But there comes a season when the things that once called your name from every corner of existence begin, quite suddenly, to lose their voice. Passions that once burned like a forge become coals, then warmth, then memory. It is no small thing to wake and find yourself indifferent to what formerly drove you with holy impatience. In truth, the only reason I have sat down to write this at all is because I am trying to understand this new interior weather. I have always thought better with a page in front of me.
Old age is not about quitting. It is not surrender, not collapse, not some passing mood of discouragement. It is not cured by another bottle of supplements or ten more repetitions in the gym. There comes a moment when all the old allies — discipline, moxie, grit, stubbornness, self-motivation — can no longer keep pace with the body’s quiet unraveling. Tissue declines. Systems slow. The flesh obeys its own ancient law.

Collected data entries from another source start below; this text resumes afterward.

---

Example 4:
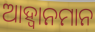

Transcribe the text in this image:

ଆହ୍ୱାନମାନ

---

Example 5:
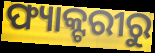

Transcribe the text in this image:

ଫ୍ୟାକ୍ଟରୀରୁ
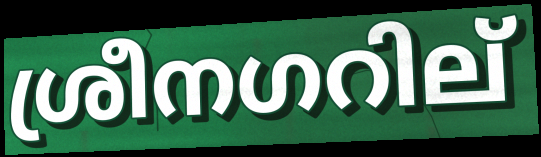
ശ്രീനഗറില്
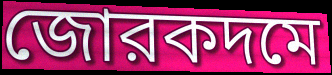
জোরকদমে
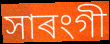
সাৰংগী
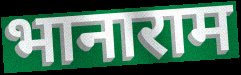
भानाराम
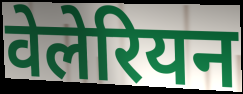
वेलेरियन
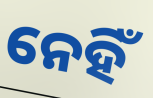
ନେହିଁ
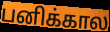
பனிக்கால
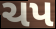
ચપ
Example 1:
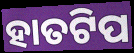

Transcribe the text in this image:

ହାତଟିପ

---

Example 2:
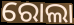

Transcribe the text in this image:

ରୋଲା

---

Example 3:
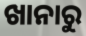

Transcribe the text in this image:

ଖାନାରୁ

And then, if grace is kind, the soul learns not panic but acceptance.
The day is dimming, yes, but dimming is not the same as darkness. There is beauty in late light. There is peace in the long slant of evening. Eventually, our river goes where it will, and the soul, no longer thrashing at the current, discovers the deep joy of simply holding on for the rest of the ride.
My dear friend Glenn Schwartz — a musician of extraordinary renown — once told me that if he did not get to preach, he would not play guitar at all. He no longer cared about the music for its own sake. At the time, I could not comprehend it. How could a man so gifted, a guitarist whose fingers seemed to throw sparks, whose playing had inspired men like Joe Walsh and Dan Auerbach, arrive at such a place? Fire and joy had poured from his hands. Surely, I thought, this was only a passing cloud.

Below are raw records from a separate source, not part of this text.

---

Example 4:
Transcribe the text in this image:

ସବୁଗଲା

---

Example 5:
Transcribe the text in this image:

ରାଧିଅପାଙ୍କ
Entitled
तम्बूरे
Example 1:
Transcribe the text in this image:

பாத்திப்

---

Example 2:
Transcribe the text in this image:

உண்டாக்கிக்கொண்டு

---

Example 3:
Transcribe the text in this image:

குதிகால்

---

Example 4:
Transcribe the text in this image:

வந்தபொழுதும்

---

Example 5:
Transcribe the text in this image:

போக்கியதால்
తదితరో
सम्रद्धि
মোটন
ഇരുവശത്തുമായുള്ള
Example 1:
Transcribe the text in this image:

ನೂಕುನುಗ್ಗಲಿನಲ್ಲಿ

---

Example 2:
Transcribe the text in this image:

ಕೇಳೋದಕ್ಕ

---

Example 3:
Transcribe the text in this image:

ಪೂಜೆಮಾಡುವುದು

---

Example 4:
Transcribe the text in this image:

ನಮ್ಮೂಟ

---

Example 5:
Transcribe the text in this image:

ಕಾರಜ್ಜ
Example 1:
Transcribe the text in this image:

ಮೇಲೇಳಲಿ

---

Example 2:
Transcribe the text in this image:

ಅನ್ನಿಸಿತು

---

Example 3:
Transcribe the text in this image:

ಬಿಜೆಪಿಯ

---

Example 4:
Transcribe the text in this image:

But it was not a passing cloud.
And neither was he.
I think, now, that I finally understand.
These awakenings come like flashes of clean lightning. The mind surveys the mounting evidence, takes stock of the changed landscape, and, interestingly enough, does not grieve the news. It simply sees. The change is observed the way one watches a storm move across distant fields: it comes, it goes, and we do not need to take either event personally. We marvel. We settle. We become pilgrims again.
There is a deep contentment in these calming years.

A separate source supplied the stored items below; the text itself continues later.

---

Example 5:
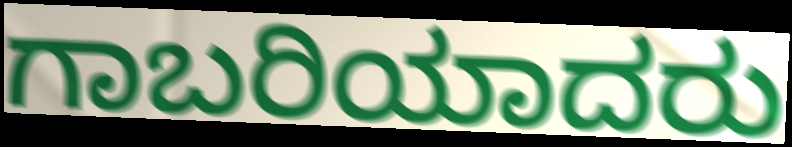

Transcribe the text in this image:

ಗಾಬರಿಯಾದರು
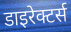
डाइरेक्टर्स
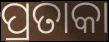
ପ୍ରତାକା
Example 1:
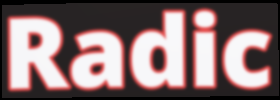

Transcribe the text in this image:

Radic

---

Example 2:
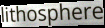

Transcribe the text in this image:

lithosphere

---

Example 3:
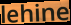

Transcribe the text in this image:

lehine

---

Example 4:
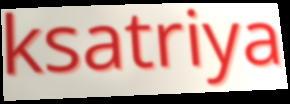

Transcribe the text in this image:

ksatriya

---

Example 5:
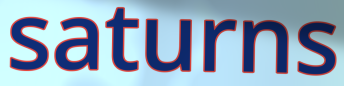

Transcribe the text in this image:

saturns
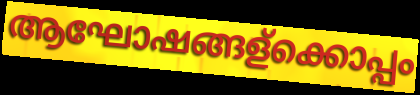
ആഘോഷങ്ങള്ക്കൊപ്പം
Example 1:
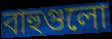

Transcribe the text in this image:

বাহুগুলো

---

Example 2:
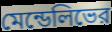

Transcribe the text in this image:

মেন্ডেলিভের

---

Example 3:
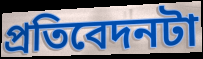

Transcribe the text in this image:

প্রতিবেদনটা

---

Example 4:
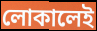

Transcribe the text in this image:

লোকালেই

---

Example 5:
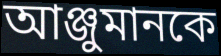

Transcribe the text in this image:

আঞ্জুমানকে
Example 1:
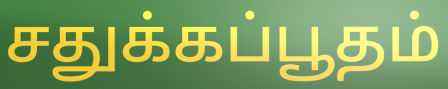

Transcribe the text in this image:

சதுக்கப்பூதம்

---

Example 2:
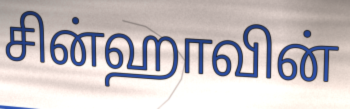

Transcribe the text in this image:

சின்ஹாவின்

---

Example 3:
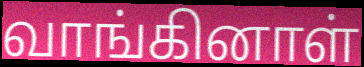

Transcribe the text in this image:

வாங்கினாள்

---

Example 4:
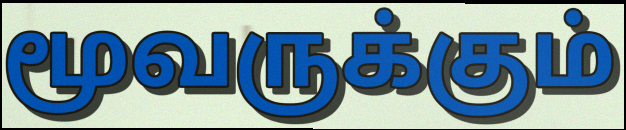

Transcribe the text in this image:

மூவருக்கும்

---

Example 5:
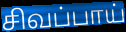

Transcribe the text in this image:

சிவப்பாய்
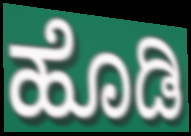
ಹೊಡಿ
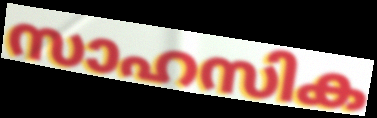
സാഹസിക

We no longer feel compelled to possess the land. It is enough to have walked across it. Enough to have lived beneath the Shadow of the Almighty, accompanied by our own questionable audacities and heaven’s absurd mercies. Enough to have stumbled, sung, survived, and seen.
This is not about wrestling with mortality. I have already had that conversation. This is something gentler, almost opposite in nature. Having outlived many of the old torments, having laid down youthful disappointments and terrible choices beneath the weight of forgiveness and love, I find myself untroubled by eternity. That matter was settled long ago.
No, this is simpler than all that.
I am just old.
And, like most who arrive here, I was probably the last to notice.
Still, even this has its grace. Even this belongs. Even this, too, shall pass.